We begin in November, 1994 with an empty lot, the first scrapings of the bulldozer blade "curling up rich, brown chunks of river-bottom dirt," and follow the work through the bickering and joking, the competition and the camaraderie. We meet Vern, the nearly unflappable contractor with a laconic Gary Cooper personality attached to a Don Knotts body. We meet Brian, the brash 19-year-old whose energy outpaces his skill set, who has a motor mouth, who thinks Rush Limbaugh is God and who, naturally, irritates the crap out of old hippie Jody. We meet Bud, whose one-year-old daughter is on chemotherapy and whose life is on the edge. We care about this crew, we watch them practice their craft, we understand how working on a construction site can be like immersing yourself in a nearly dysfunctional family.

Most of all we come to know - and worry about - Jody Procter, a man who, as the subtitle says, is building himself. Despite the humorous image on the cover, this man is haunted by some dark ghosts. First there are the aches and pains of a 51-year-old carpenter, such as on this occasion after spending a day on the roof in the pouring rain, a day of wondering whether it would be better, on sliding off the slick roof, to land dead on his head or to land on his back and be a paraplegic:

"About 8:00, I'm lying there on the couch, Kathleen has gone in to take a bath, and suddenly both my legs seize up in violent cramps, cramps in both upper thighs that turn my legs into these wicked, painful knots of constricted muscle.... The pain is almost unendurable, and I call out for Kathleen, who emerges naked and dripping wet from the bathroom to find me thrashing around on the floor, my legs out straight, eyes closed, jaw clenched; she pounds on my legs, tries to loosen them." The cure, it turns out, is a warm glass of salt water. "When I drink this, the cramps go away almost immediately. The floor of the living room is a chaos of plates, books, and magazines from where I have been thrashing around between the coffee table and the couch. Everything is wet from where Kathleen, ministering to me, has left water tracks from her interrupted bath. But I am all better. I stand up. I laugh. We both laugh about it.... I am in bed and asleep by 9:30."

- **Provided records**:
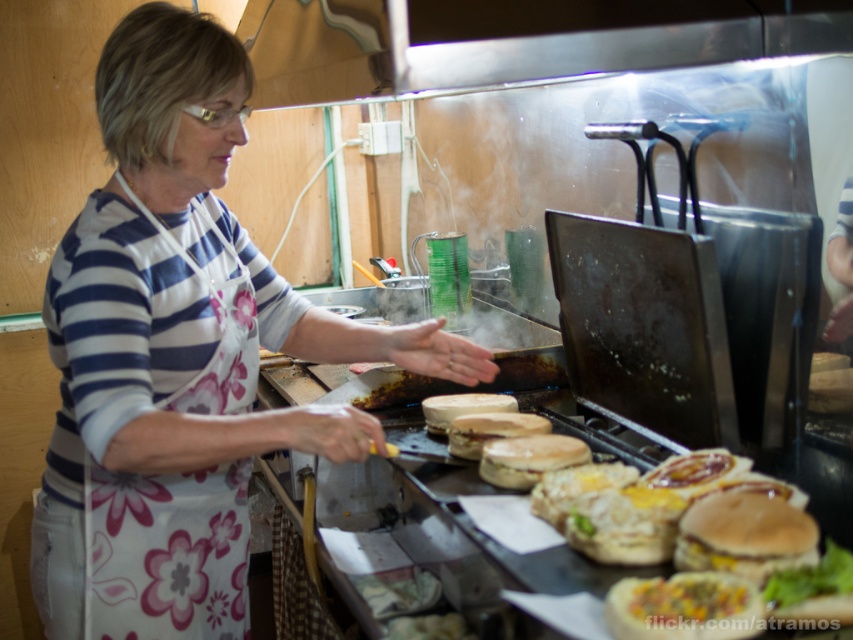
Does golden crispy burger bun at center appear under white bread at center?

Yes.

Who is lower down, golden crispy burger bun at center or white bread at center?

golden crispy burger bun at center

Which is behind, point (682, 592) or point (428, 408)?

Positioned behind is point (428, 408).

Locate an element on the screen. Image resolution: width=853 pixels, height=640 pixels. golden crispy burger bun at center is located at coordinates (683, 605).

Which is more to the right, white floral apron at center or white bread at center?

From the viewer's perspective, white bread at center appears more on the right side.

Is white floral apron at center smaller than white bread at center?

No.

Image resolution: width=853 pixels, height=640 pixels. Identify the location of white floral apron at center. (178, 355).

Is breaded golden-brown hamburger at center smaller than white bread at center?

Yes, breaded golden-brown hamburger at center is smaller than white bread at center.

Is breaded golden-brown hamburger at center to the left of white bread at center from the viewer's perspective?

Incorrect, breaded golden-brown hamburger at center is not on the left side of white bread at center.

- **Your tasks**:
1. Answer these questions about the book review of the construction crew:
(a) In what month and year does the work on the empty lot begin?
(b) How old is Brian?
(c) What cures Jody's leg cramps?
2. Write down the rows word for word, everything from the row containing "Which is more" down to the last row.

- **Written responses**:
1.
(a) November, 1994
(b) 19
(c) A warm glass of salt water

2.
Which is more to the right, white floral apron at center or white bread at center?

From the viewer's perspective, white bread at center appears more on the right side.

Is white floral apron at center smaller than white bread at center?

No.

Image resolution: width=853 pixels, height=640 pixels. Identify the location of white floral apron at center. (178, 355).

Is breaded golden-brown hamburger at center smaller than white bread at center?

Yes, breaded golden-brown hamburger at center is smaller than white bread at center.

Is breaded golden-brown hamburger at center to the left of white bread at center from the viewer's perspective?

Incorrect, breaded golden-brown hamburger at center is not on the left side of white bread at center.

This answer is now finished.